Cogito Reliability

About André-Michel Ferrari

André-Michel Ferrari is a Reliability Engineer who specializes in Reliability Analytics and Modeling which are fundamental to improving asset performance and output in industrial operations. He has approximately 30 years of industrial experience mainly in Reliability Engineering, Maintenance Engineering, and Quality Systems Implementation. His experience includes world-class companies in the Brewing, Semiconductor, and Oil & Gas industries in Africa, Europe and North America.

André-Michel is a Professional Engineer based in Alberta, Canada as well as a Certified Reliability Engineer with the American Society for Quality. His academic credentials include an M.Sc. in Chemical Engineering from École d’Ingénieurs de Marseille, France (1994) and an M.Eng. in Engineering Management from the University of Alberta (2010).

The BARRINGER PROCESS RELIABILITY Course

Lesson 1 - Course Contents and introduction to the SuperSMITH® Software

This Lesson provides a brief but comprehensive overview of BPR including its practical applications. The course content is listed as well as all the theoretical concepts covered. This also includes the perquisites and best suited audience for the course. The Super SMITH® software required to do a BPR Analysis, is introduced. This includes the Super SMITH® license purchase, technical support and user documentation.  (Lesson Duration: 1 hour 15 minutes)

Section 1 – “Flyover” of BPR

This section is a detailed A to Z summary of everything covered during this course. This includes a practical example showcasing BPR and its output. Essentially from getting the production records all the way to having a production performance report. (Section Duration: 22 minutes)

Section 2 – Course Outline and Requirements

This section contains the course summary, prerequisites, and general user experience (Section Duration: 19 minutes)

Section 3 - The BPR Software - Super SMITH® Overview

This section contains a detailed overview of the Super SMITH® Software. This includes Purchasing, Support Documentation, and the Platform Development Team. It also includes information on the New Weibull Handbook as well as an overview of the weibullnews.com website which contains additional information on reliability engineering and other free resources. (Section duration: 19 minutes)

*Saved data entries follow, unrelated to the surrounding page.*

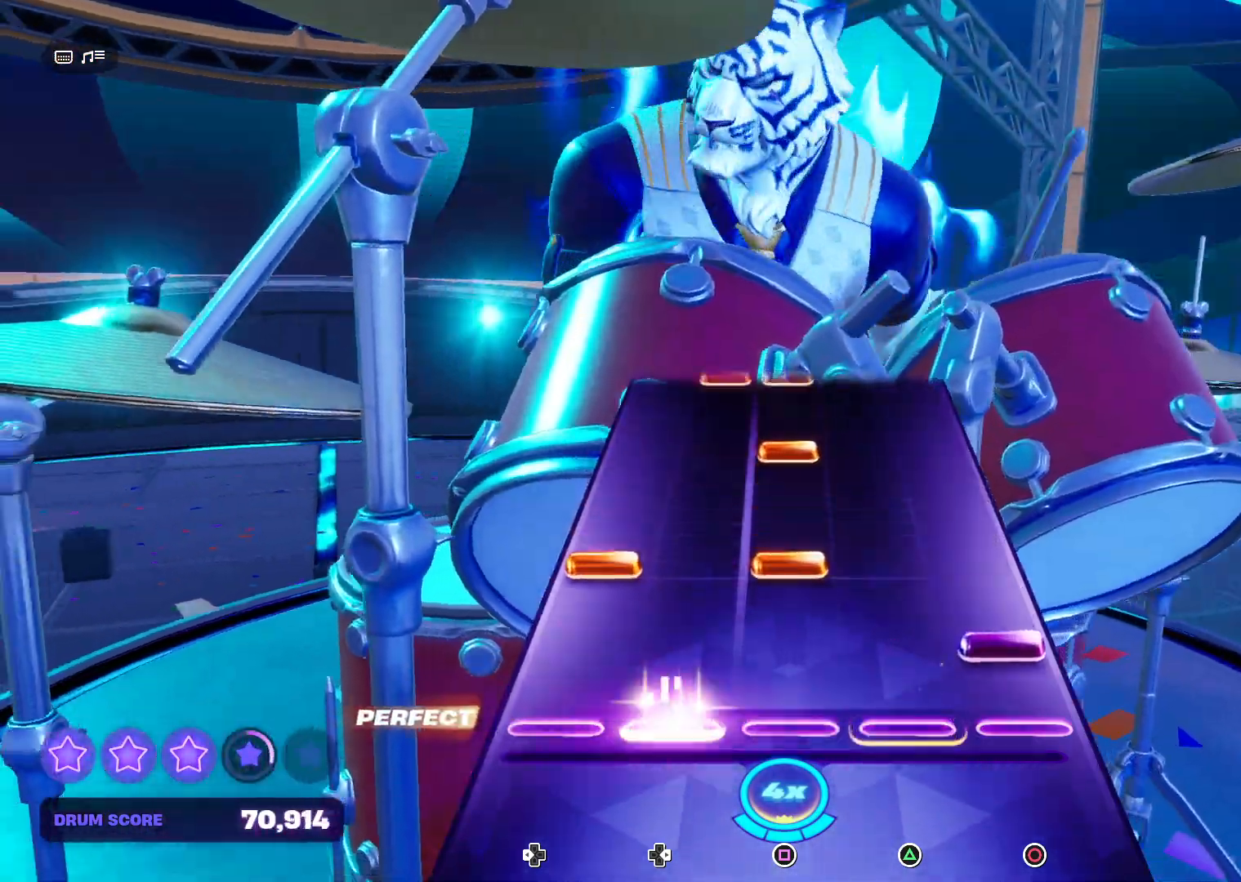
{"buttons": [], "right_stick": "center", "events": [[67, "CIRCLE", "down"], [200, "CIRCLE", "up"], [267, "DPAD_LEFT", "down"], [300, "SQUARE", "down"], [400, "DPAD_LEFT", "up"], [433, "SQUARE", "up"]]}
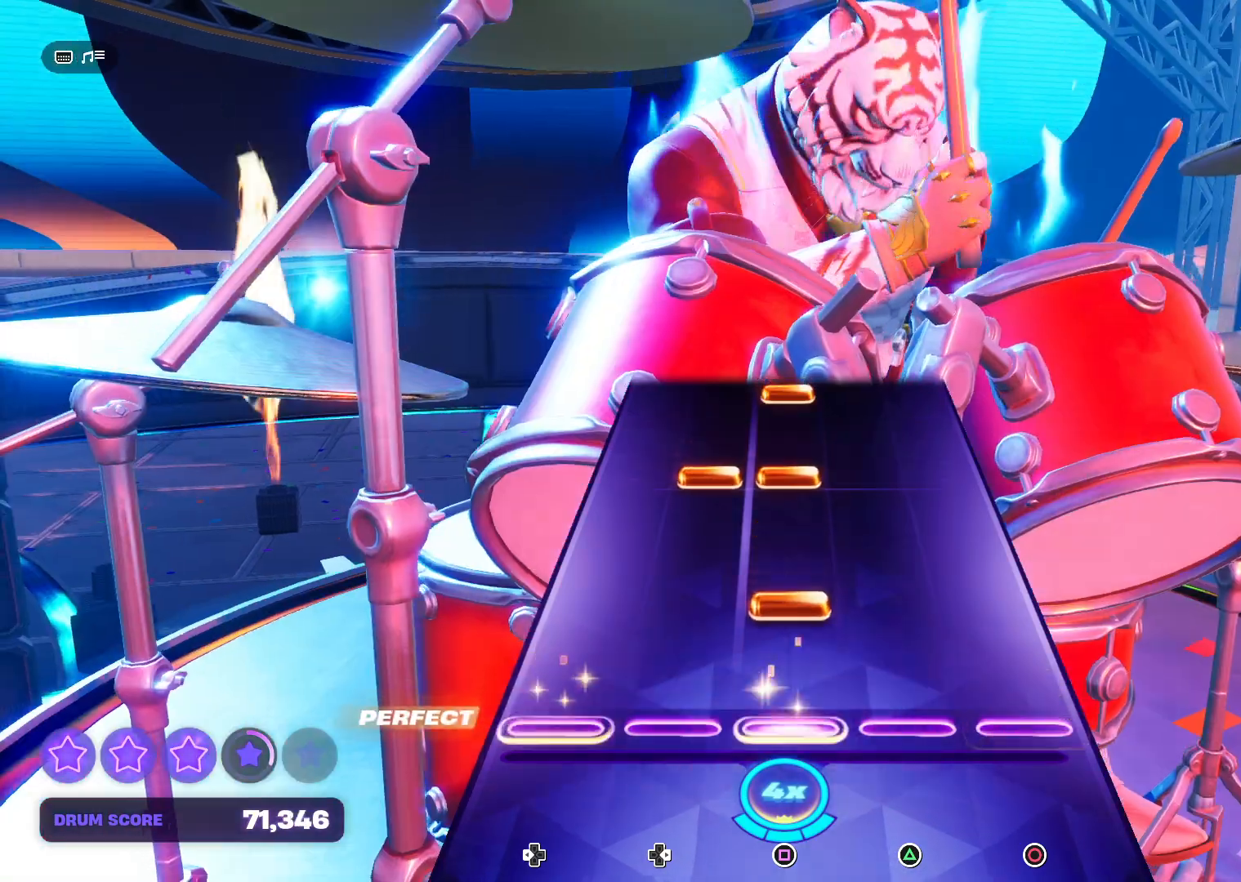
{"buttons": ["SQUARE", "DPAD_RIGHT"], "right_stick": "center", "events": [[133, "SQUARE", "down"], [300, "SQUARE", "up"], [500, "DPAD_RIGHT", "down"], [500, "SQUARE", "down"]]}
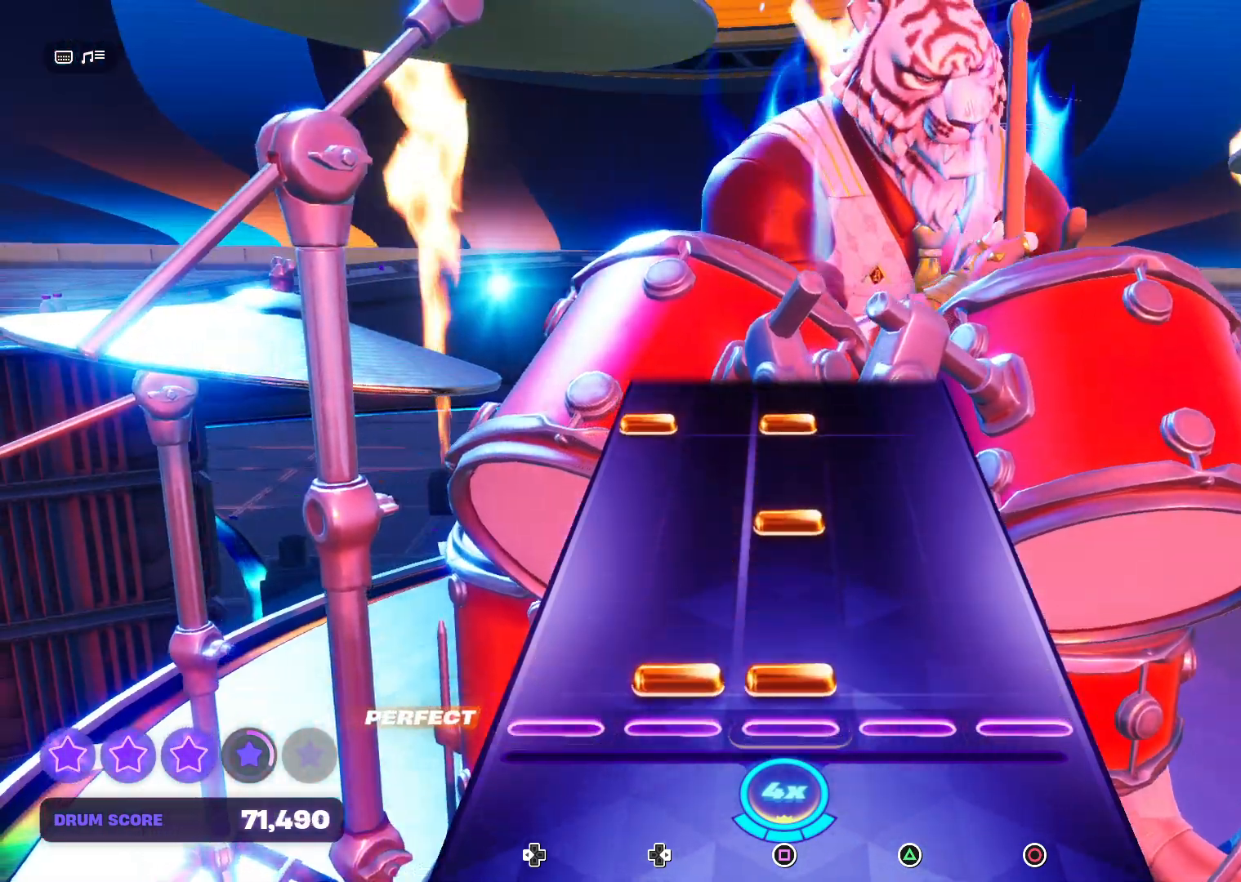
{"buttons": [], "right_stick": "center", "events": [[133, "DPAD_RIGHT", "up"], [167, "SQUARE", "up"], [333, "SQUARE", "down"], [500, "SQUARE", "up"]]}
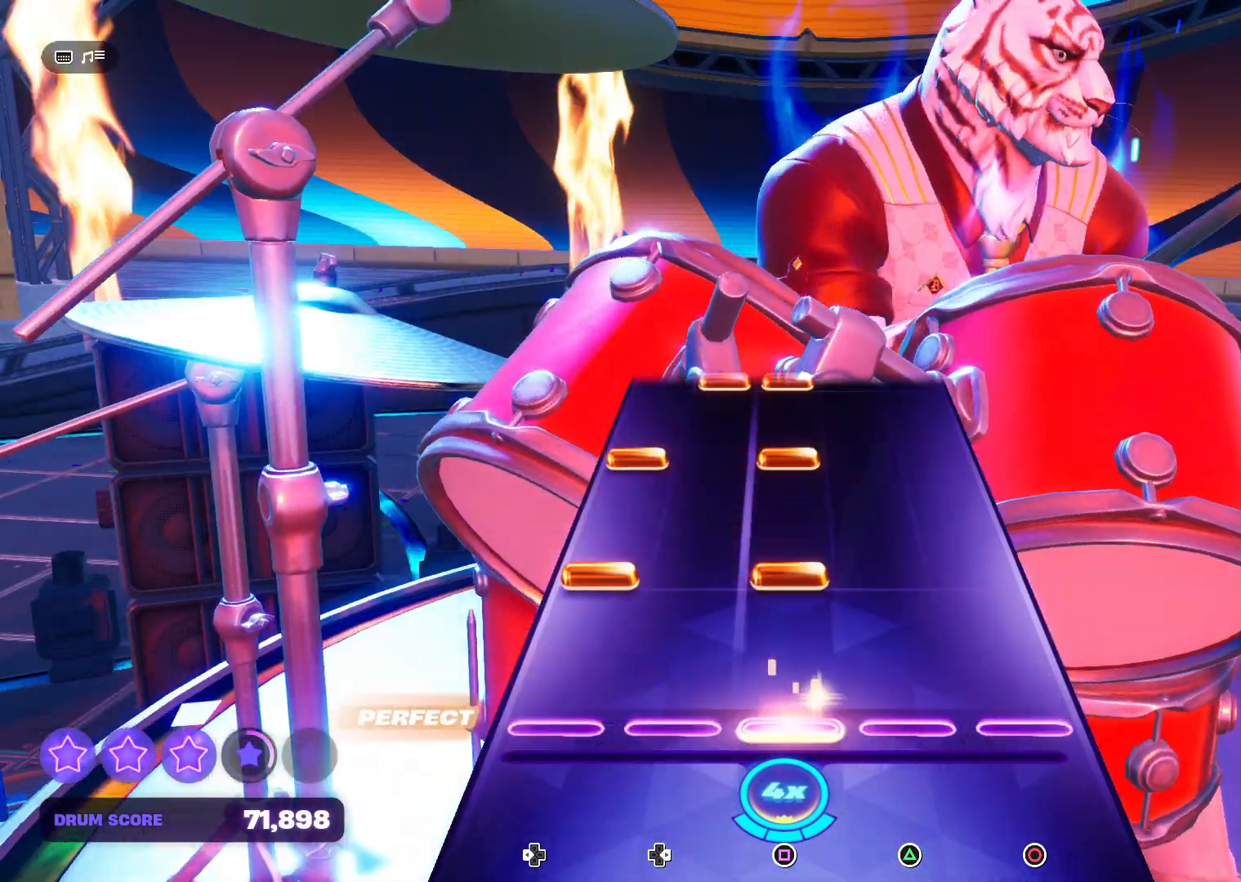
{"buttons": [], "right_stick": "center", "events": [[233, "DPAD_LEFT", "down"], [233, "SQUARE", "down"], [400, "DPAD_LEFT", "up"], [400, "SQUARE", "up"]]}
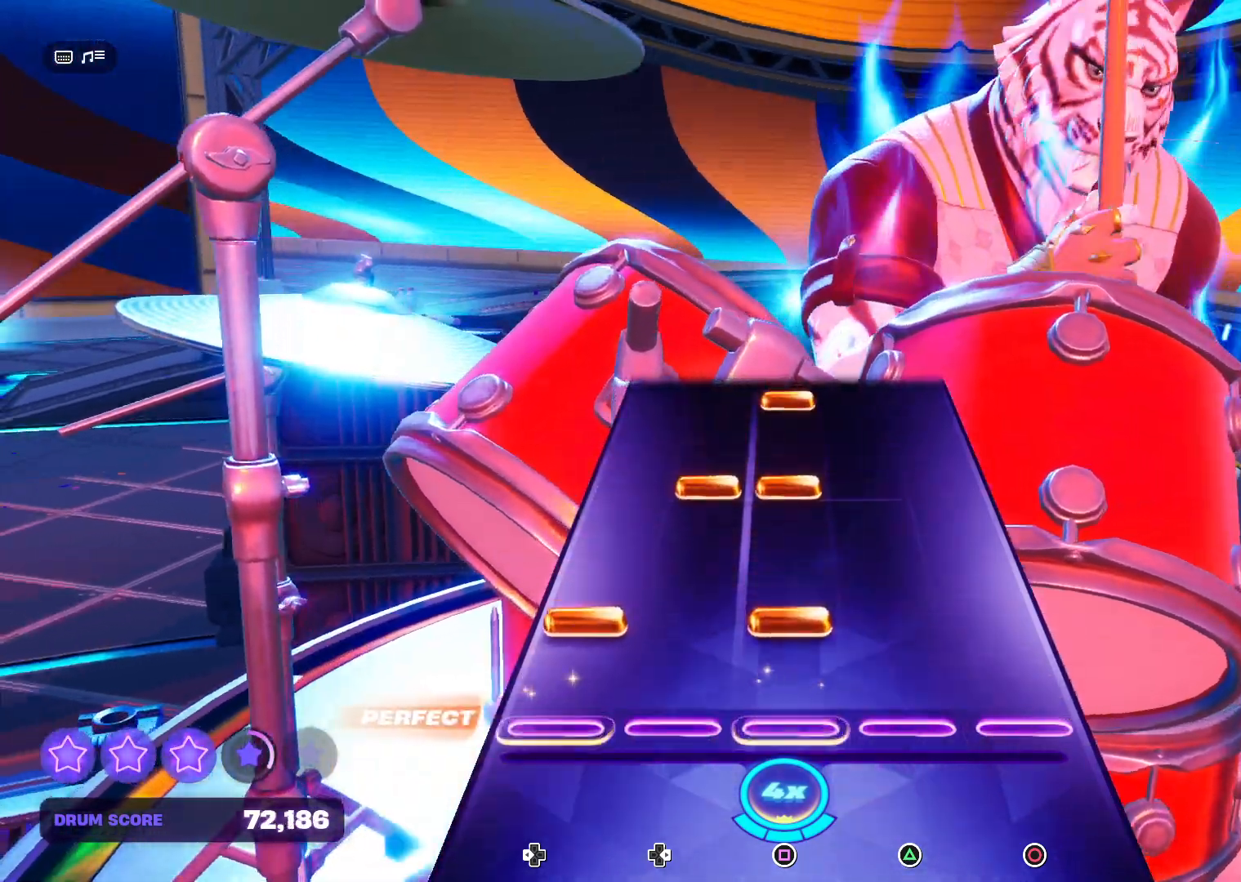
{"buttons": ["SQUARE", "DPAD_RIGHT"], "right_stick": "center", "events": [[100, "DPAD_LEFT", "down"], [100, "SQUARE", "down"], [267, "DPAD_LEFT", "up"], [267, "SQUARE", "up"], [467, "DPAD_RIGHT", "down"], [467, "SQUARE", "down"]]}
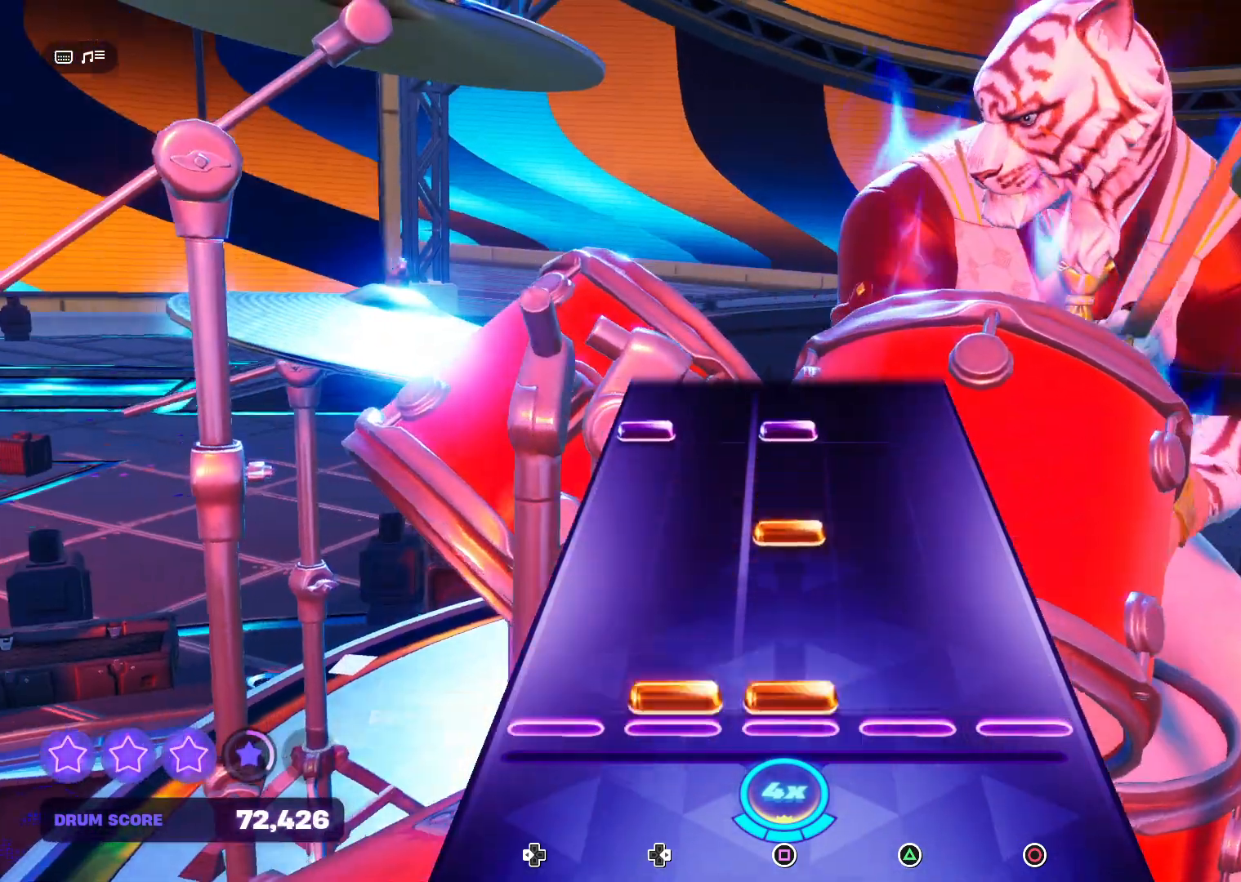
{"buttons": [], "right_stick": "center", "events": [[100, "DPAD_RIGHT", "up"], [133, "SQUARE", "up"], [367, "SQUARE", "down"], [500, "SQUARE", "up"]]}
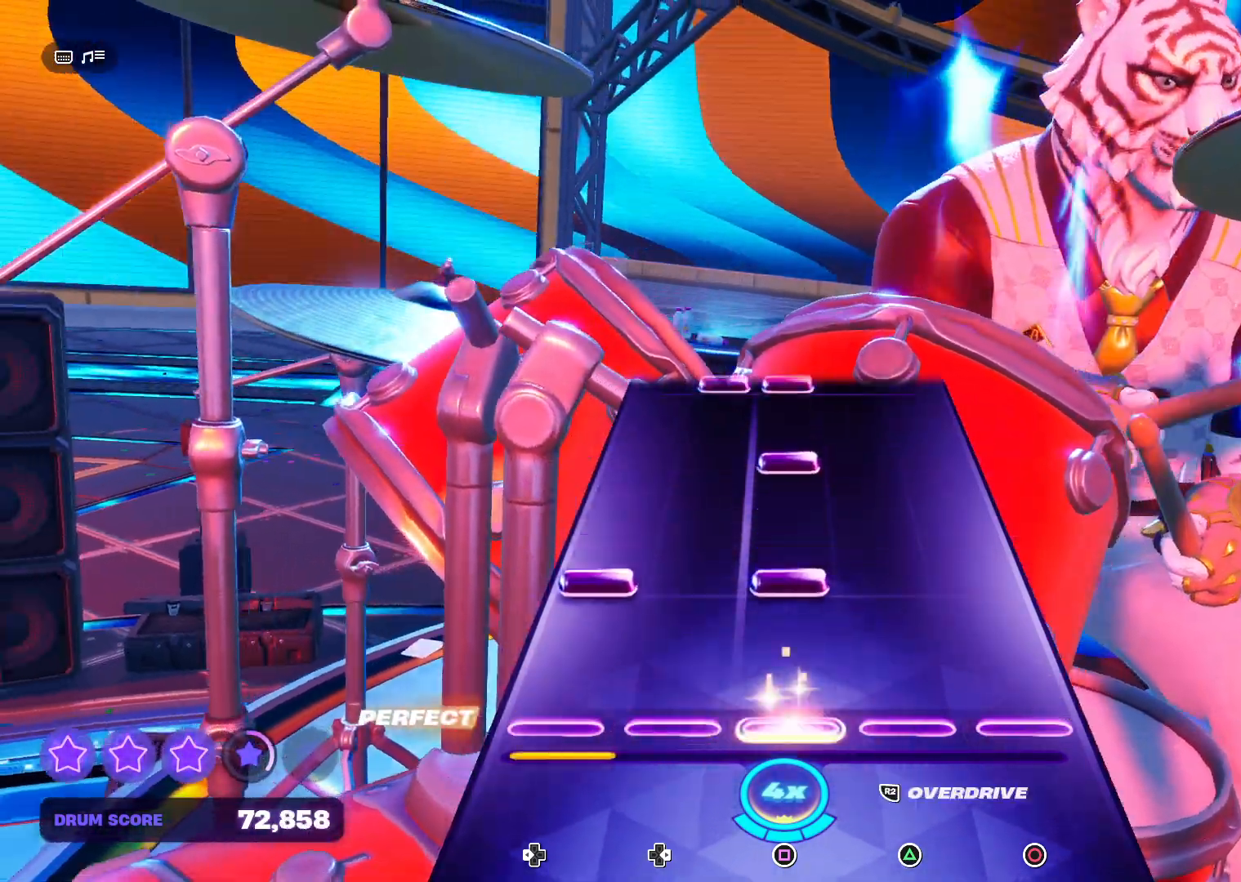
{"buttons": [], "right_stick": "center", "events": [[233, "DPAD_LEFT", "down"], [233, "SQUARE", "down"], [367, "DPAD_LEFT", "up"], [367, "SQUARE", "up"]]}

Section 4 - SuperSMITH® basic manipulation

This section provides an overview of the Super SMITH® Software functionality specifically related to conducting a BPR analysis. This includes icon setup, data entry and plotting. Only the Weibull Module is covered as it is where the BPR functionality resides. (Section duration: 15 minutes)

Lesson 2 - Reliability Engineering and BPR Fundamentals

This lesson provides an overview of the theoretical concepts that make up BPR. We learn about the “negative” paradigms and production mindsets in industry that can be altered by BPR. The fundamentals of Reliability Engineering as a science are introduced as well as the Weibull Distribution. As the BPR concept is essentially based on the Weibull Distribution. There is also an overview supported by examples, of Traditional Reliability Analysis versus Strategic Reliability Analysis. BPR is a Strategic Analysis. That is a high-level overview of a production plant, hence a management tool. (Lesson Duration: 1hr 19minutes)

Section 1 – BPR and Common Industry Paradigms

This section reviews the paradigms and production mindsets in industry that can be altered by BPR. The concept of variability in production is introduced as it is very often overlooked. The “hidden factory” remains unseen and therefore unaddressed because production personnel or management bury their “heads in the sand”. By seeking to uncover variability and the related losses, BPR can guide the organization towards improved performance and profitability. (Section duration: 16 minutes)

Section 2 – Reliability Engineering Concepts

This section introduces the science of Reliability Engineering. The term “Reliability” is often misunderstood and misinterpreted in industry hence the need to define its true meaning. Also, how it is calculated using Statistical Distributions. The Weibull Distribution is the Statistical Distribution that best models production performance hence is the basis of a BPR analysis. Its characteristics and main attributes are explained here. (Section Duration: 20 minutes)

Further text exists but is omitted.